But needed, as even with the semantics off, you can get unicode strings.
Which can end up as array keys.

Yes, in this case there is no way to avoid converting (while doing unserialize()),
but I don't see any point in creating Unicode strings when serializing with unicode_semantics is Off.

--
Wbr,
Antony Dovgal

19 years ago by Pierre Joye — view source

unread

Yes, in this case there is no way to avoid converting (while doing unserialize()),
but I don't see any point in creating Unicode strings when serializing with unicode_semantics is Off.

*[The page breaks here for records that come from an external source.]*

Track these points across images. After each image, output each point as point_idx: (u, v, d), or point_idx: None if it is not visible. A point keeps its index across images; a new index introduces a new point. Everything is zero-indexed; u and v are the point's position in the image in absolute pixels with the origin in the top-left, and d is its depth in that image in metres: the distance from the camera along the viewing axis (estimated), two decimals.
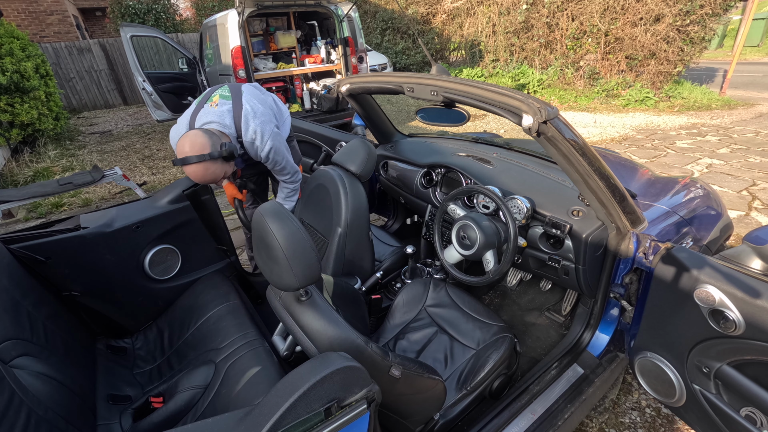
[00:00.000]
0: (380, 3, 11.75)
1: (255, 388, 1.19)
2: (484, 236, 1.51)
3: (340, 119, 5.41)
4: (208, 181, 1.60)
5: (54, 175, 5.03)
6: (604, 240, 1.42)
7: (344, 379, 0.76)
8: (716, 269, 1.12)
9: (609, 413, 1.77)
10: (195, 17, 12.83)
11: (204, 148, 1.52)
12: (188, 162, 1.51)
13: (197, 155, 1.51)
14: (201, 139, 1.53)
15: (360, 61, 5.67)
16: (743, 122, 6.25)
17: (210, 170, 1.56)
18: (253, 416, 0.70)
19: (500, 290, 2.26)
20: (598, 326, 1.58)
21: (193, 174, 1.55)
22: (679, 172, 4.44)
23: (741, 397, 1.15)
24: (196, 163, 1.52)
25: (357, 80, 1.79)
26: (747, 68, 11.36)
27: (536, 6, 8.50)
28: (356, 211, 1.62)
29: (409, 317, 1.66)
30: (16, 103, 5.18)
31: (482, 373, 1.37)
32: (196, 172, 1.54)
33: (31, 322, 1.23)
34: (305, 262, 0.88)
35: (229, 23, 4.74)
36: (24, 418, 0.94)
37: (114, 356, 1.55)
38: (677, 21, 6.89)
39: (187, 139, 1.52)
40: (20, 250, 1.38)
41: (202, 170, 1.54)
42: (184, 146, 1.51)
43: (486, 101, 1.20)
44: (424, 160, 2.12)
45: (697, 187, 2.02)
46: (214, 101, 1.69)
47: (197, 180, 1.58)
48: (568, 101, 8.03)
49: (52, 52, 9.04)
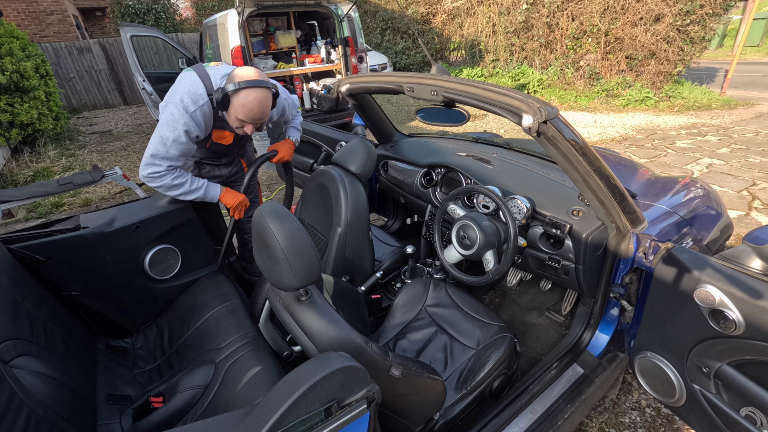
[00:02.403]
0: (380, 3, 11.75)
1: (255, 388, 1.18)
2: (484, 236, 1.51)
3: (340, 119, 5.40)
4: (264, 114, 1.52)
5: (54, 175, 5.02)
6: (604, 240, 1.42)
7: (344, 379, 0.76)
8: (716, 269, 1.12)
9: (609, 413, 1.77)
10: (195, 17, 12.83)
11: (268, 79, 1.51)
12: (259, 85, 1.45)
13: (266, 81, 1.49)
14: (262, 73, 1.51)
15: (360, 61, 5.66)
16: (743, 122, 6.25)
17: (270, 102, 1.53)
18: (253, 416, 0.70)
19: (500, 290, 2.26)
20: (598, 326, 1.58)
21: (259, 99, 1.47)
22: (679, 172, 4.44)
23: (741, 397, 1.15)
24: (264, 88, 1.47)
25: (357, 80, 1.79)
26: (747, 68, 11.36)
27: (536, 6, 8.50)
28: (356, 211, 1.62)
29: (409, 317, 1.66)
30: (16, 103, 5.18)
31: (482, 373, 1.37)
32: (264, 97, 1.48)
33: (31, 322, 1.23)
34: (305, 262, 0.88)
35: (229, 23, 4.74)
36: (24, 418, 0.94)
37: (114, 356, 1.55)
38: (677, 21, 6.89)
39: (252, 69, 1.49)
40: (20, 250, 1.38)
41: (267, 98, 1.50)
42: (252, 72, 1.47)
43: (486, 101, 1.20)
44: (424, 160, 2.12)
45: (697, 187, 2.02)
46: (214, 63, 1.64)
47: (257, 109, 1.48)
48: (568, 101, 8.02)
49: (52, 52, 9.04)
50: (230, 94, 1.45)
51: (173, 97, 1.51)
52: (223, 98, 1.46)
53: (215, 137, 1.70)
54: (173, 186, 1.57)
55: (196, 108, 1.51)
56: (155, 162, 1.51)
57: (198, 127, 1.53)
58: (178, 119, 1.48)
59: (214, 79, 1.54)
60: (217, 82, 1.53)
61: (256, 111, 1.48)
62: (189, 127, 1.50)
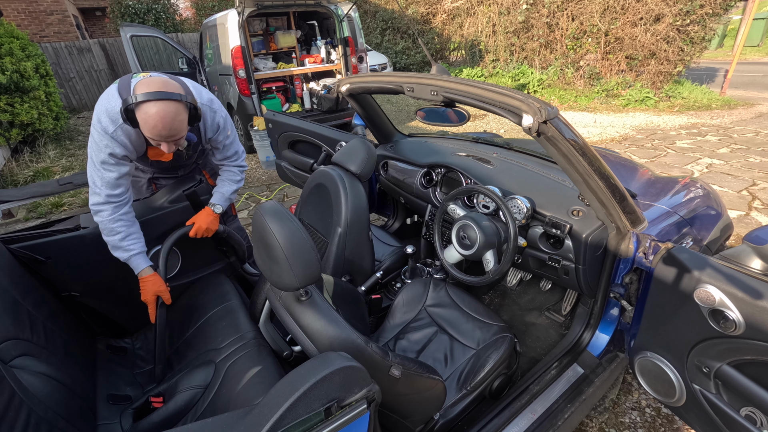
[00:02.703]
0: (380, 3, 11.75)
1: (255, 388, 1.18)
2: (484, 236, 1.51)
3: (340, 119, 5.41)
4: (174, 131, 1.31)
5: (54, 175, 5.03)
6: (604, 240, 1.42)
7: (344, 379, 0.76)
8: (716, 269, 1.12)
9: (609, 413, 1.77)
10: (195, 17, 12.83)
11: (178, 89, 1.31)
12: (159, 97, 1.24)
13: (171, 92, 1.27)
14: (173, 82, 1.32)
15: (360, 61, 5.67)
16: (743, 122, 6.25)
17: (180, 117, 1.30)
18: (253, 416, 0.70)
19: (500, 290, 2.26)
20: (598, 326, 1.58)
21: (161, 114, 1.25)
22: (679, 172, 4.44)
23: (741, 397, 1.15)
24: (168, 101, 1.26)
25: (357, 80, 1.79)
26: (747, 68, 11.36)
27: (536, 6, 8.50)
28: (356, 211, 1.62)
29: (409, 317, 1.66)
30: (16, 103, 5.18)
31: (482, 373, 1.37)
32: (166, 112, 1.26)
33: (31, 322, 1.23)
34: (305, 262, 0.88)
35: (229, 23, 4.74)
36: (24, 418, 0.94)
37: (114, 356, 1.55)
38: (677, 21, 6.89)
39: (157, 79, 1.29)
40: (20, 250, 1.38)
41: (173, 112, 1.27)
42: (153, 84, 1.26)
43: (486, 101, 1.20)
44: (424, 160, 2.12)
45: (697, 186, 2.02)
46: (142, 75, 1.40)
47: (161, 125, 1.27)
48: (568, 101, 8.02)
49: (52, 52, 9.04)
50: (132, 108, 1.25)
51: (94, 116, 1.37)
52: (127, 114, 1.27)
53: (152, 155, 1.56)
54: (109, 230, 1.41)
55: (116, 127, 1.35)
56: (95, 189, 1.39)
57: (124, 147, 1.38)
58: (98, 141, 1.36)
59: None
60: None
61: (159, 127, 1.27)
62: (113, 149, 1.36)
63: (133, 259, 1.47)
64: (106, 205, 1.40)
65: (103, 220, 1.41)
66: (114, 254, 1.45)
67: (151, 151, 1.55)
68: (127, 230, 1.45)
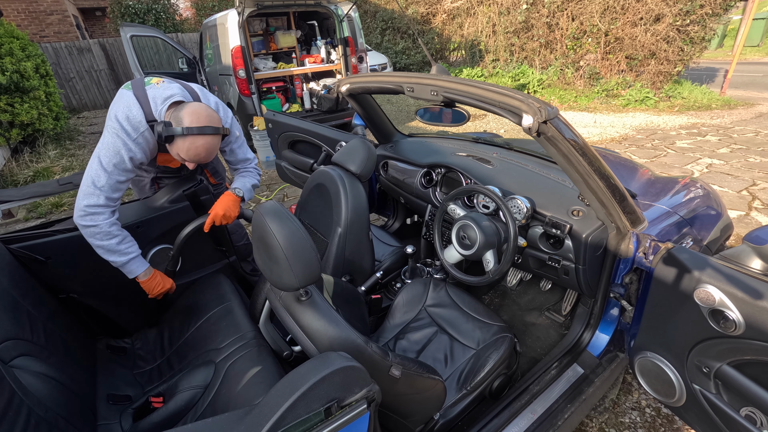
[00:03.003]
0: (380, 3, 11.75)
1: (255, 388, 1.18)
2: (484, 236, 1.51)
3: (340, 119, 5.40)
4: (210, 158, 1.45)
5: (54, 175, 5.02)
6: (604, 240, 1.42)
7: (344, 379, 0.76)
8: (716, 269, 1.12)
9: (609, 413, 1.77)
10: (195, 17, 12.83)
11: (219, 121, 1.43)
12: (209, 132, 1.38)
13: (217, 127, 1.40)
14: (213, 112, 1.43)
15: (360, 61, 5.67)
16: (743, 122, 6.25)
17: (217, 147, 1.45)
18: (253, 416, 0.70)
19: (500, 290, 2.26)
20: (598, 326, 1.58)
21: (206, 146, 1.40)
22: (679, 172, 4.44)
23: (741, 397, 1.15)
24: (213, 135, 1.40)
25: (357, 80, 1.79)
26: (747, 68, 11.36)
27: (536, 6, 8.50)
28: (356, 211, 1.62)
29: (409, 317, 1.66)
30: (16, 103, 5.18)
31: (482, 373, 1.37)
32: (211, 144, 1.41)
33: (31, 322, 1.23)
34: (305, 262, 0.88)
35: (229, 23, 4.74)
36: (24, 418, 0.94)
37: (114, 356, 1.55)
38: (677, 21, 6.89)
39: (202, 110, 1.39)
40: (20, 250, 1.38)
41: (215, 144, 1.43)
42: (201, 116, 1.37)
43: (486, 101, 1.20)
44: (424, 160, 2.12)
45: (697, 187, 2.02)
46: (156, 81, 1.46)
47: (204, 154, 1.41)
48: (568, 101, 8.02)
49: (52, 52, 9.04)
50: (176, 136, 1.35)
51: (111, 120, 1.39)
52: (167, 137, 1.35)
53: (160, 161, 1.61)
54: (106, 233, 1.37)
55: (138, 134, 1.40)
56: (95, 192, 1.35)
57: (143, 153, 1.43)
58: (115, 145, 1.36)
59: (154, 104, 1.41)
60: (158, 109, 1.40)
61: (202, 156, 1.42)
62: (134, 155, 1.39)
63: (132, 263, 1.45)
64: (104, 208, 1.37)
65: (99, 224, 1.36)
66: (108, 258, 1.41)
67: (160, 157, 1.58)
68: (122, 233, 1.43)
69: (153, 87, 1.43)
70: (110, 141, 1.37)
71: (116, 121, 1.37)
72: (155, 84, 1.44)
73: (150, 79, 1.46)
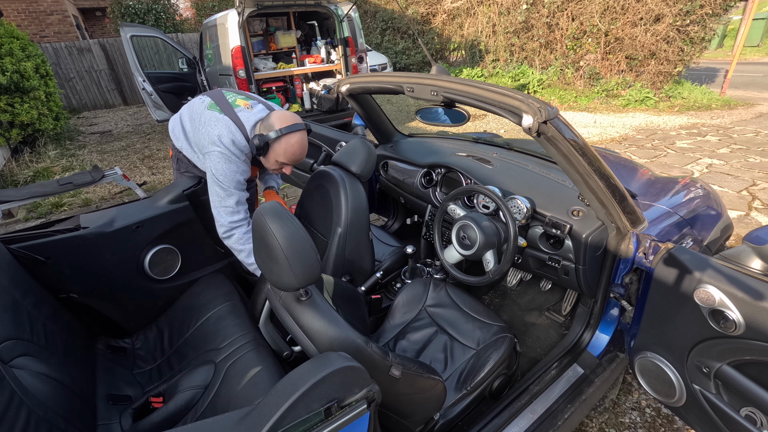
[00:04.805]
0: (380, 3, 11.75)
1: (255, 388, 1.18)
2: (484, 236, 1.51)
3: (340, 119, 5.41)
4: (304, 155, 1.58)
5: (54, 175, 5.03)
6: (604, 240, 1.42)
7: (344, 379, 0.76)
8: (716, 269, 1.12)
9: (609, 413, 1.77)
10: (195, 17, 12.83)
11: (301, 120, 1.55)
12: (298, 129, 1.50)
13: (302, 123, 1.53)
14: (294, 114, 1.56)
15: (360, 61, 5.67)
16: (743, 122, 6.25)
17: (307, 142, 1.57)
18: (253, 416, 0.70)
19: (500, 290, 2.26)
20: (598, 326, 1.58)
21: (300, 142, 1.52)
22: (679, 172, 4.44)
23: (741, 397, 1.15)
24: (303, 130, 1.53)
25: (357, 80, 1.79)
26: (747, 68, 11.36)
27: (536, 6, 8.50)
28: (356, 211, 1.61)
29: (409, 317, 1.66)
30: (16, 103, 5.18)
31: (482, 373, 1.37)
32: (304, 140, 1.54)
33: (31, 322, 1.23)
34: (305, 262, 0.88)
35: (229, 23, 4.74)
36: (24, 418, 0.94)
37: (114, 356, 1.55)
38: (677, 21, 6.90)
39: (286, 112, 1.54)
40: (20, 250, 1.38)
41: (306, 139, 1.55)
42: (287, 117, 1.51)
43: (486, 101, 1.20)
44: (424, 160, 2.12)
45: (697, 187, 2.02)
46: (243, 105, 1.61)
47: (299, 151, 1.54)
48: (568, 101, 8.03)
49: (52, 52, 9.04)
50: (271, 142, 1.49)
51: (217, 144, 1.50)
52: (263, 146, 1.50)
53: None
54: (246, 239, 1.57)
55: (245, 156, 1.57)
56: (235, 209, 1.54)
57: (249, 172, 1.61)
58: (231, 168, 1.51)
59: (247, 126, 1.56)
60: (250, 129, 1.55)
61: (298, 153, 1.54)
62: (246, 174, 1.58)
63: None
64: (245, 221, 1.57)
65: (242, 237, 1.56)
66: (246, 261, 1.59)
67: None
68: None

If I use serialized data on different hosts with different php, I can
see a need of having unicode strings in serialize even if
unicode_semantics is off.

--Pierre

19 years ago by Derick Rethans — view source

unread

But needed, as even with the semantics off, you can get unicode strings.
Which can end up as array keys.

Yes, in this case there is no way to avoid converting (while doing
unserialize()), but I don't see any point in creating Unicode strings when
serializing with unicode_semantics is Off.

Why not? An array can have a unicode string element, you want to
properly serialize that, as you can't always downconvert.

Derick

--
Derick Rethans
http://derickrethans.nl | http://ez.no | http://xdebug.org

19 years ago by val khokhlov — view source

unread

Hello Antony,

Tuesday, September 13, 2005, 12:42:57 PM, you wrote:

AD> So you propose to store strings/hash keys/class names in Unicode
AD> even if unicode_semantics is Off ?
yes - those items that are encoded into unicode when
unicode_semantics is on (afair, class names and property names for serialize)

AD> It looks like adding unnecessary overhead to me.
it's an overhead when you serialize and unserialize data on the same
system with the same php.ini unicode settings; but when transferring data to
other systems or changing something, you need to either use unicode, or
specify encoding for the serialized data (so, you can convert them to the
actual encoding when unserializing)

--
Best regards,
val mailto:val@vk.kiev.ua